The Mahameed clan leader said that JEM chief Khalil Ibrahim recruits lesser tribes along the border as cannon fodder, "there aren’t that many Zaghawa that are still fighters" as the upwardly mobile tribe moves to the cities to become successful traders and businessmen.
Hilal characterised the Fur people of Darfur are much more formidable as they are “smarter and fight better, but they lack the weapons, vehicles and preparation”.
"The Fur should lead [in Darfur] as they are "wiser, better educated and moderate" he said in an unusual comment from a key Arab figure in Darfur.
In the comment section of the cable added by US embassy officials, Hilal was described as “compelling and surprisingly articulate figure (in Arabic) who seems eager to break with Khartoum and find some sort of accommodation from the West for himself and his band of rogues. He longs for contact and recognition and was not shy about his contempt for the Islamist politicians in Khartoum (he was silent, however, about his likely paymasters in the Sudanese military/security apparatus).
“He [Hilal] does feel, and is probably right, that tribesmen like himself are in danger of being made scapegoats at war crimes tribunals for policy decisions made in the capital.

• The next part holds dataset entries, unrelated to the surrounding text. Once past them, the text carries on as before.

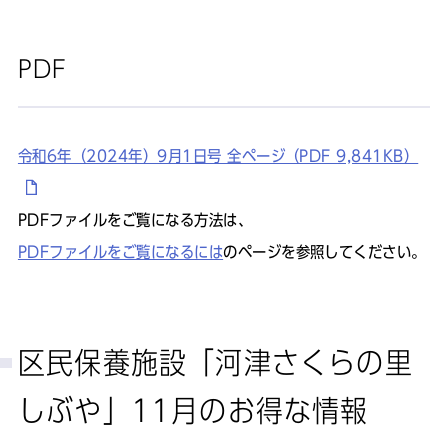
PDF
令和6年（2024年）9月1日号 全ページ（PDF 9,841KB）
PDFファイルをご覧になる方法は、
PDFファイルをご覧になるには
のページを参照してください。
区民保養施設「河津さくらの里
しぶや」11月のお得な情報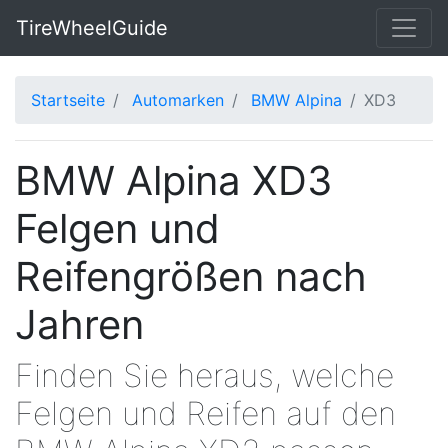
TireWheelGuide
Startseite
Automarken
BMW Alpina
XD3
BMW Alpina XD3
Felgen und
Reifengrößen nach
Jahren
Finden Sie heraus, welche
Felgen und Reifen auf den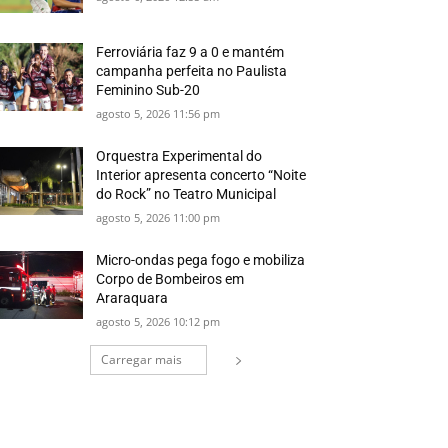
Ferroviária faz 9 a 0 e mantém
campanha perfeita no Paulista
Feminino Sub-20
agosto 5, 2026 11:56 pm
Orquestra Experimental do
Interior apresenta concerto “Noite
do Rock” no Teatro Municipal
agosto 5, 2026 11:00 pm
Micro-ondas pega fogo e mobiliza
Corpo de Bombeiros em
Araraquara
agosto 5, 2026 10:12 pm
Carregar mais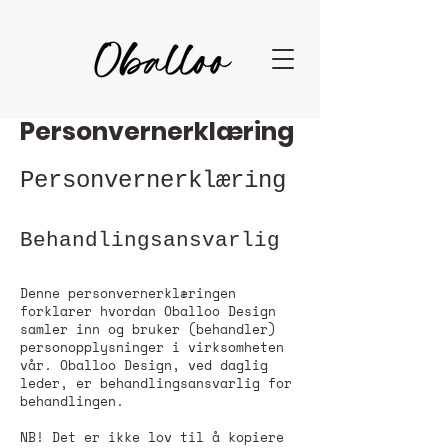
Personvernerklæring
Personvernerklæring
Behandlingsansvarlig
Denne personvernerklæringen
forklarer hvordan Oballoo Design
samler inn og bruker (behandler)
personopplysninger i virksomheten
vår. Oballoo Design, ved daglig
leder, er behandlingsansvarlig for
behandlingen.
NB! Det er ikke lov til å kopiere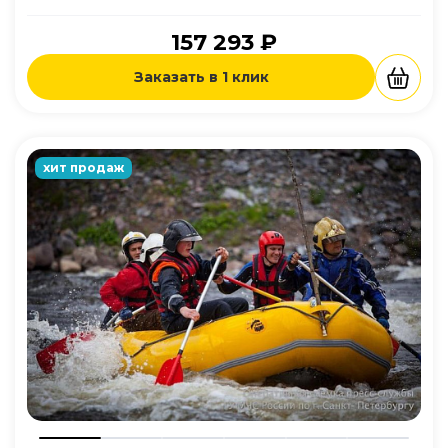
157 293 ₽
Заказать в 1 клик
хит продаж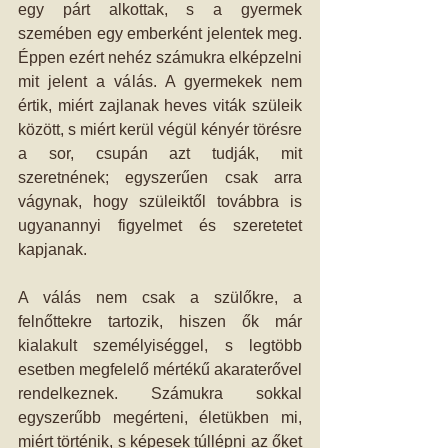
egy párt alkottak, s a gyermek 
szemében egy emberként jelentek meg. 
Éppen ezért nehéz számukra elképzelni 
mit jelent a válás. A gyermekek nem 
értik, miért zajlanak heves viták szüleik 
között, s miért kerül végül kényér törésre 
a sor, csupán azt tudják, mit 
szeretnének; egyszerűen csak arra 
vágynak, hogy szüleiktől továbbra is 
ugyanannyi figyelmet és szeretetet 
kapjanak. 
A válás nem csak a szülőkre, a 
felnőttekre tartozik, hiszen ők már 
kialakult személyiséggel, s legtöbb 
esetben megfelelő mértékű akaraterővel 
rendelkeznek. Számukra sokkal 
egyszerűbb megérteni, életükben mi, 
miért történik, s képesek túllépni az őket 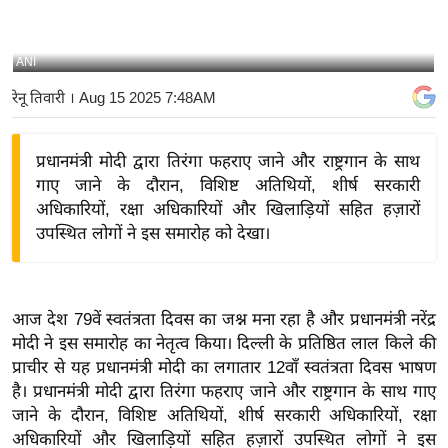
य
बि
ANI
ज़
रेनू तिवारी
। Aug 15 2025 7:48AM
ने
स
प्रधानमंत्री मोदी द्वारा तिरंगा फहराए जाने और राष्ट्रगान के साथ
उ
गाए जाने के दौरान, विशिष्ट अतिथियों, शीर्ष सरकारी
द्यो
अधिकारियों, रक्षा अधिकारियों और खिलाड़ियों सहित हज़ारों
ग
उपस्थित लोगों ने इस समारोह को देखा।
ज
ग
त
आज देश 79वें स्वतंत्रता दिवस का जश्न मना रहा है और प्रधानमंत्री नरेंद्र
वि
मोदी ने इस समारोह का नेतृत्व किया। दिल्ली के प्रतिष्ठित लाल किले की
शे
प्राचीर से यह प्रधानमंत्री मोदी का लगातार 12वाँ स्वतंत्रता दिवस भाषण
ष
है। प्रधानमंत्री मोदी द्वारा तिरंगा फहराए जाने और राष्ट्रगान के साथ गाए
ज्ञ
जाने के दौरान, विशिष्ट अतिथियों, शीर्ष सरकारी अधिकारियों, रक्षा
रा
अधिकारियों और खिलाड़ियों सहित हज़ारों उपस्थित लोगों ने इस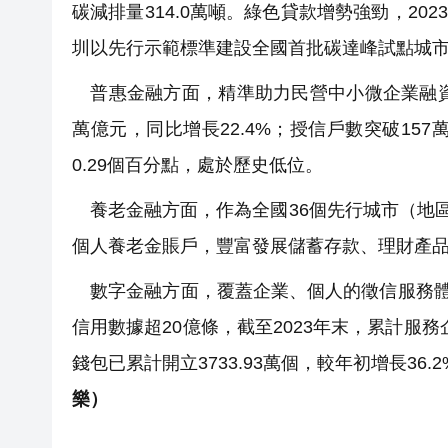
碳減排量314.0萬噸。綠色貸款增勢強勁，20
圳以先行示範標準建設全國首批碳達峰試點城
普惠金融方面，精準助力民營中小微企業融資量
萬億元，同比增長22.4%；授信戶數突破15
0.29個百分點，處於歷史低位。
養老金融方面，作為全國36個先行城市（地區
個人養老金賬戶，豐富發展儲蓄存款、理財產
數字金融方面，覆蓋企業、個人的徵信服務體
信用數據超20億條，截至2023年末，累計服務
錢包已累計開立3733.93萬個，較年初增長36.2
樂）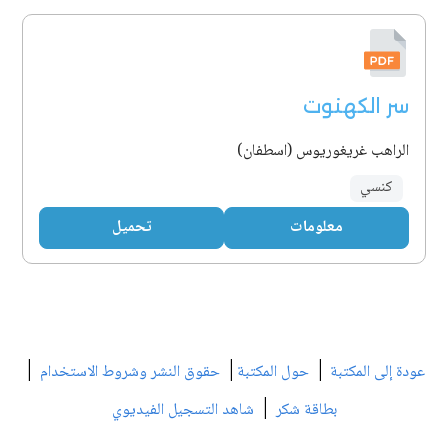
سر الكهنوت
الراهب غريغوريوس (اسطفان)
كنسي
معلومات
تحميل
|
|
|
عودة إلى المكتبة
حول المكتبة
حقوق النشر وشروط الاستخدام
|
بطاقة شكر
شاهد التسجيل الفيديوي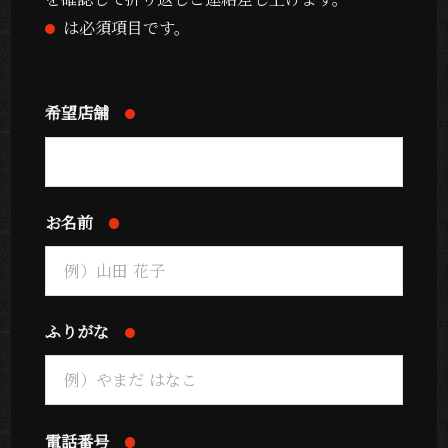
は必須項目です。
希望店舗
お名前
ふりがな
電話番号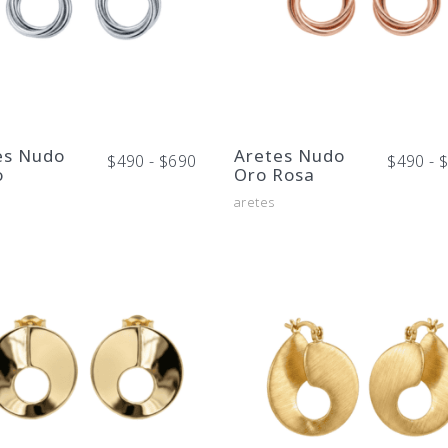
Este
Este
producto
producto
tiene
tiene
es Nudo
Aretes Nudo
Rango
$
490
-
$
690
$
490
-
múltiples
múltiples
o
Oro Rosa
de
precios:
variantes.
variantes.
aretes
desde
Las
$490
Las
hasta
opciones
opciones
$690
se
se
pueden
pueden
elegir
elegir
en
en
la
la
página
página
de
de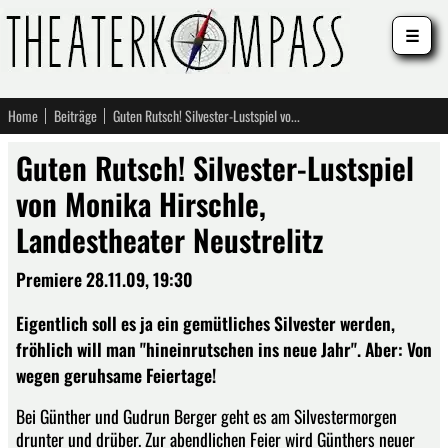
☰
Home
Beiträge
Guten Rutsch! Silvester-Lustspiel von Monika Hirschle, Landestheater Neustrelitz
Guten Rutsch! Silvester-Lustspiel
von Monika Hirschle,
Landestheater Neustrelitz
Premiere 28.11.09, 19:30
Eigentlich soll es ja ein gemütliches Silvester werden,
fröhlich will man "hineinrutschen ins neue Jahr". Aber: Von
wegen geruhsame Feiertage!
Bei Günther und Gudrun Berger geht es am Silvestermorgen
drunter und drüber. Zur abendlichen Feier wird Günthers neuer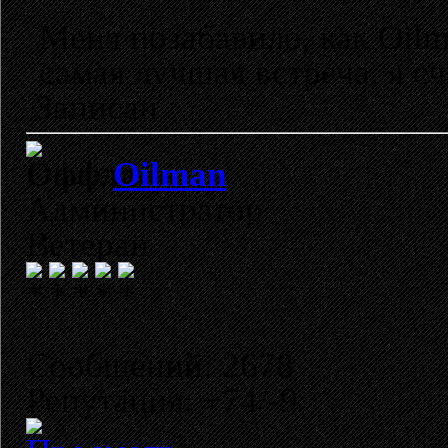
Меня позабавило, как Oilm
самая лучшая встреча, я сч
Записан
Oilman
Администратор
Ветеран
Сообщений: 2678
Репутация: +74/-9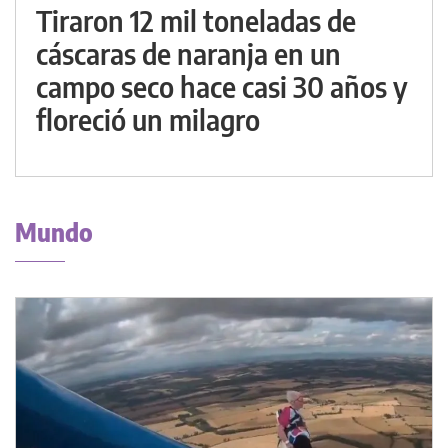
Tiraron 12 mil toneladas de
cáscaras de naranja en un
campo seco hace casi 30 años y
floreció un milagro
Mundo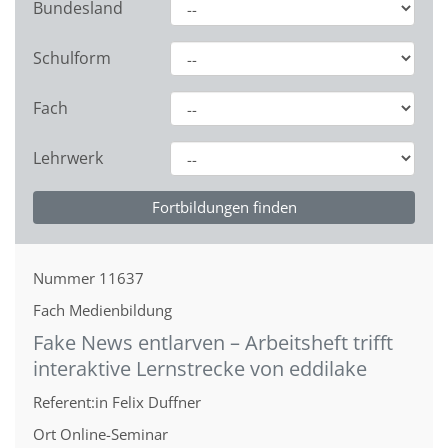
Bundesland
Schulform
Fach
Lehrwerk
Nummer
11637
Fach
Medienbildung
Fake News entlarven – Arbeitsheft trifft
interaktive Lernstrecke von eddilake
Referent:in
Felix Duffner
Ort
Online-Seminar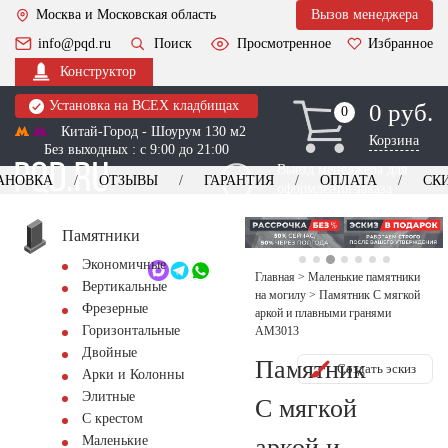
Москва и Московская область
Вызов менеджера
info@pqd.ru
Поиск
Просмотренное
Избранное
Конструктор
Установка на ВСЕХ кладбищах
0 руб.
0
0
Китай-Город - Шоурум 130 м2
Корзина
Без выходных : с 9:00 до 21:00
Выезд менеджера для
АНОВКА
ОТЗЫВЫ
ГАРАНТИЯ
ОПЛАТА
СК
оформления заказа
изготовление
Заказать выезд
памятников
+7 (495) 518-44-23
Памятники
Экономичные
Обратный звонок
Главная
>
Маленькие памятники
Вертикальные
на могилу
>
Памятник С мягкой
Фрезерные
аркой и плавными гранями
Горизонтальные
AM3013
Двойные
Памятник
Создать эскиз
Арки и Колонны
Элитные
С мягкой
С крестом
аркой и
Маленькие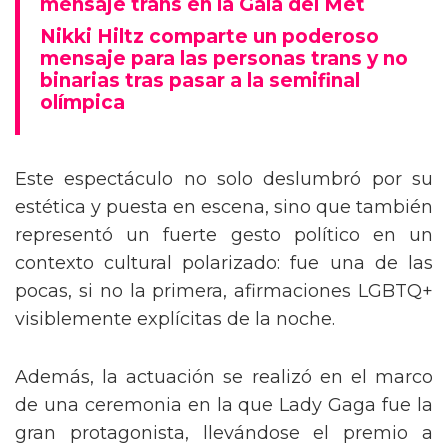
mensaje trans en la Gala del Met
Nikki Hiltz comparte un poderoso
mensaje para las personas trans y no
binarias tras pasar a la semifinal
olímpica
Este espectáculo no solo deslumbró por su
estética y puesta en escena, sino que también
representó un fuerte gesto político en un
contexto cultural polarizado: fue una de las
pocas, si no la primera, afirmaciones LGBTQ+
visiblemente explícitas de la noche.
Además, la actuación se realizó en el marco
de una ceremonia en la que Lady Gaga fue la
gran protagonista, llevándose el premio a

Although Hilal was only one of many ruthless Arab militia field commanders in Darfur, his media exposure during the worse years of the genocide will always make him a marked man. He is smart and aware enough to know that and to look for a way out without comprehending that none is likely to exist for him. If anything, this meeting also underscores the shallow, mercurial nature of Khartoum’s relationship with their most trusted allies in the field in Darfur”.